Properties and constituents
– Has the medicinal value of caraway and aniseed.
– Antihalitosis, antispasmodic, diuretic, carminative, galactagogue, and stomachic.
– Constituents: essential oils, fatty oil, proteins, carbohydrates, fiber, and mineral elements (calcium, potassium, magnesium, phosphorus, sodium, vit a and niacin.
– Fruits contain essential oils (carvone, limonene, phellandrene including pinene, diterpene, cineole, myrcene, myristin, apiol among others.

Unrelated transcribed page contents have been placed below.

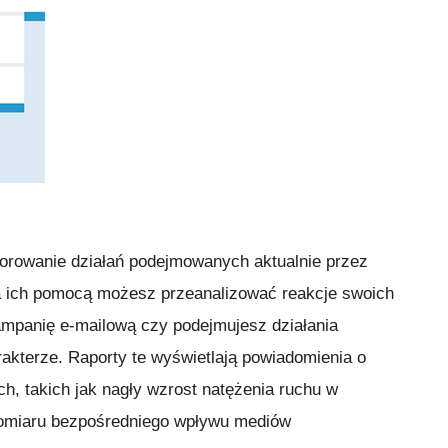
orowanie działań podejmowanych aktualnie przez
Za ich pomocą możesz przeanalizować reakcje swoich
ampanię e-mailową czy podejmujesz działania
akterze. Raporty te wyświetlają powiadomienia o
h, takich jak nagły wzrost natężenia ruchu w
 pomiaru bezpośredniego wpływu mediów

A preferred kitchen spice.


Infusion of the seed used for insomina.
Infusion also used for stomach acidity, flatulence, dyspepsia, colic.
The seed boiled in olive oil and applied warm over furuncles hastens suppuration and provides pain relief.
Nursing mothers use the dill to increase milk flow.
Chewing of the seeds helpful in halitosis.
Decoction of the herb used for colic in babies. Seed decoctions are more potent and should be adjusted accordingly.
Prepared> 5 to 10 grams in 1 liter of water, 4 to 5 cups daily.

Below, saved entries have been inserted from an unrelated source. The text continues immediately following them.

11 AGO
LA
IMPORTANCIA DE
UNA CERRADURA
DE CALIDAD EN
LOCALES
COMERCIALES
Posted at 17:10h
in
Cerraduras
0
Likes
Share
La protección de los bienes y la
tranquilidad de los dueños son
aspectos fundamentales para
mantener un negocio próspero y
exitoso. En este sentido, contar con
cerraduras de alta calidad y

• Some compounds, d-carvone for example, is added to insecticides to increase effectivity.
Seed contains up to 4% essential oils used in perfuming soaps, medicines and food flavoring.

Study Findings
• Hypolipidemic: Often touted as antihyperlipidemic, a study showed Anethum graveolens had no significant effect on lipid profile. In contrast to the above study, an Iranian study concluded that Anethum graveolens has significant lipid lowering effects and is a promising cardioprotective agent.
• Antibacterial / Phytochemical: Phytochemical screening showed alkaloids, flavonoids, tannins, saponins and cardiac glycosides. Hot water and acetone seed extracts showed good antibacterial activity against all bacteria except K pneumoniae and one strain of P aeruginosa.
• Antispasmodic: Study showed that dill fruit extract is a potent relaxant of contractions induced by various spasmogens. The spasmolytic effect may be through calcium channels. Study supports its traditional use for gastrointestinal disorders.
• Antifertility / Menstrual Regulation: The study suggests dill can be used as a regulatory agent of the menstrual cycle or as an antifertility agent.
• Gastric Mucosal Protective / Antisecretory: Study suggests that A. graveolens seed extracts have significant mucosal protective and antisecretory effects of the gastric mucosa in mice.
• Genotoxicity: Essential oils from dill herb and seeds induced dose-dependent CA (chromosomal aberration and sister chromatid exchange tests (SCE). All essential oils studied were cytotoxic to human lymphocytes. In the SMART test, the essential oil from dill seeds was almost inactive.
• Repellant: Seed or fruit extract of A. graveolens exhibited varying degrees of biologic effect on the adults of S oryzae and T confusum.
• Antimycobacterial: Study isolated a new furanocoumarin and three known compounds, oxypeucedanin, oxypeucedanin hydrate and falcarindiol, from the whole herb of A. graveolens. The three known compounds exhibited antibacterial activity against a panel of mycobacteria.
• Antibacterial / Antiulcer / Anti-H pylori: Study showed A graveolens with moderately potent anti-H pylori activity and suggests a potential as a curative anti-ulcer agent.